Sometimes, when you think you know how well (or poorly) a particular task will go, you’re right. However, if you’re doing game development stuff, you’re probably wrong, unless you think things will go poorly, in which case game development will make you think that you were wrong about it going poorly, but only long enough to show you that you were right the first time, and you were in fact wrong. Clear as mud? Welcome to game development!
Of course, I kid. I’m sure this has nothing whatsoever to do with game development and it’s probably just software development itself. Over the years I’ve learned that the universe can be quick to anger and takes offense at even the most innocuous of slights.
This week I continued last week’s quest to get canvas scaling and fullscreen working, and we’re most of the way there, so huzzah!
When the stage is created, you can specify a boolean to indicate if the canvas should try to scale itself up and down to fit the client area (which defaults to true). When this is set, the canvas sizes itself up or down to be as large as possible while maintaining its aspect ratio and filling up the window as much as possible. If you provide false, the code that is responsible for resizing and repositioning the canvas still triggers, but always forces the native canvas size.
Touch events are also now implemented to mimic mouse actions, which means that in the general case, as long as the keyboard is not needed for any particular game, the same code will work on phones/tablets as on the PC.
I also set about implementing the ability to go fullscreen with the canvas. This is implemented as a property that indicates if the canvas is currently fullscreen or not, a function to either turn fullscreen mode on or off (based on a boolean parameter), and a toggle method that flips between the two.

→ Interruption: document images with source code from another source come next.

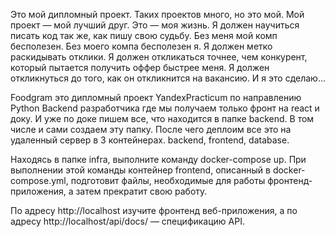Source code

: Это мой дипломный проект. Таких проектов много, но это мой. Мой проект — мой лучший друг. Это — моя жизнь. Я должен научиться писать код так же, как пишу свою судьбу. Без меня мой комп бесполезен. Без моего компа бесполезен я. Я должен метко раскидывать отклики. Я должен откликаться точнее, чем конкурент, который пытается получить оффер быстрее меня. Я должен откликнуться до того, как он откликнится на вакансию. И я это сделаю...

Foodgram это дипломный проект YandexPracticum по направлению Python Backend разработчика где мы получаем только фронт на react и доку. 
И уже по доке пишем все, что находится в папке backend. В том числе и сами создаем эту папку. После чего деплоим все это на удаленный сервер в 3 контейнерах. backend, frontend, database.

Находясь в папке infra, выполните команду docker-compose up. При выполнении этой команды контейнер frontend, описанный в docker-compose.yml, подготовит файлы, необходимые для работы фронтенд-приложения, а затем прекратит свою работу.

По адресу http://localhost изучите фронтенд веб-приложения, а по адресу http://localhost/api/docs/ — спецификацию API.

I expected this to go fairly well, and for the most part it did. Things work the way I want them to in Chrome, but are a little wonky in Firefox due to that browser applying CSS that breaks the aspect ratio of the canvas. Chrome does this a little better by triggering a resize event when going in and out of fullscreen mode, which makes the current code just work.
Actually, I’m not 100% sure that Firefox doesn’t also trigger a resize event, but the forcing of size to put the canvas out of aspect is enough to break things, so this needs a little more work to be more cross browser compatible.
In any case, I pushed a new release for ts-game-engine with the current version of the code, and then modified ts-tennis to use it. I also brought ts-breakout up to date with the current engine and finished the next exercise, which simply shows lives left as pictures of paddles instead of a number.
I can’t remember how it came to my attention, but I also spent some time this week looking into Wren, “A classy little scripting language”. It’s fairly small and expressive and has a pretty nice embedding API (at least at first blush). Normally I would use Lua in this capacity, but it requires a bit more setup to do classes. Additionally, although it has syntactic sugar to make method calls nicer, it does not enforce that this sugar always be used, which can cause brain fart problems.
Based on my investigations, I’m not 100% sure at the moment if I would actually use Wren in anything. My main peeve is that in order to do away with statement terminators (which are apparently super evil?) and keep the syntax unambiguous, it forces a code style on you that makes my eyes hurt. I’m sure I could get over that if I needed to, so time will tell. It seems weird in 2016 to have a compile fail because you put a newline between a conditional expression and the conditional code, though. I have plans to do a more in depth entry about it in the coming days, so stay tuned.
My plans for the upcoming week are to see if I can fix up the fullscreen code, maybe finish that title screen exercise, and if there is any time left over, Work on the Wren blog post. However, that said I have Monday and Tuesday off, so time in the coming week may be more constrained.
Like trying to make CSS position an element where you actually want it, fingers crossed!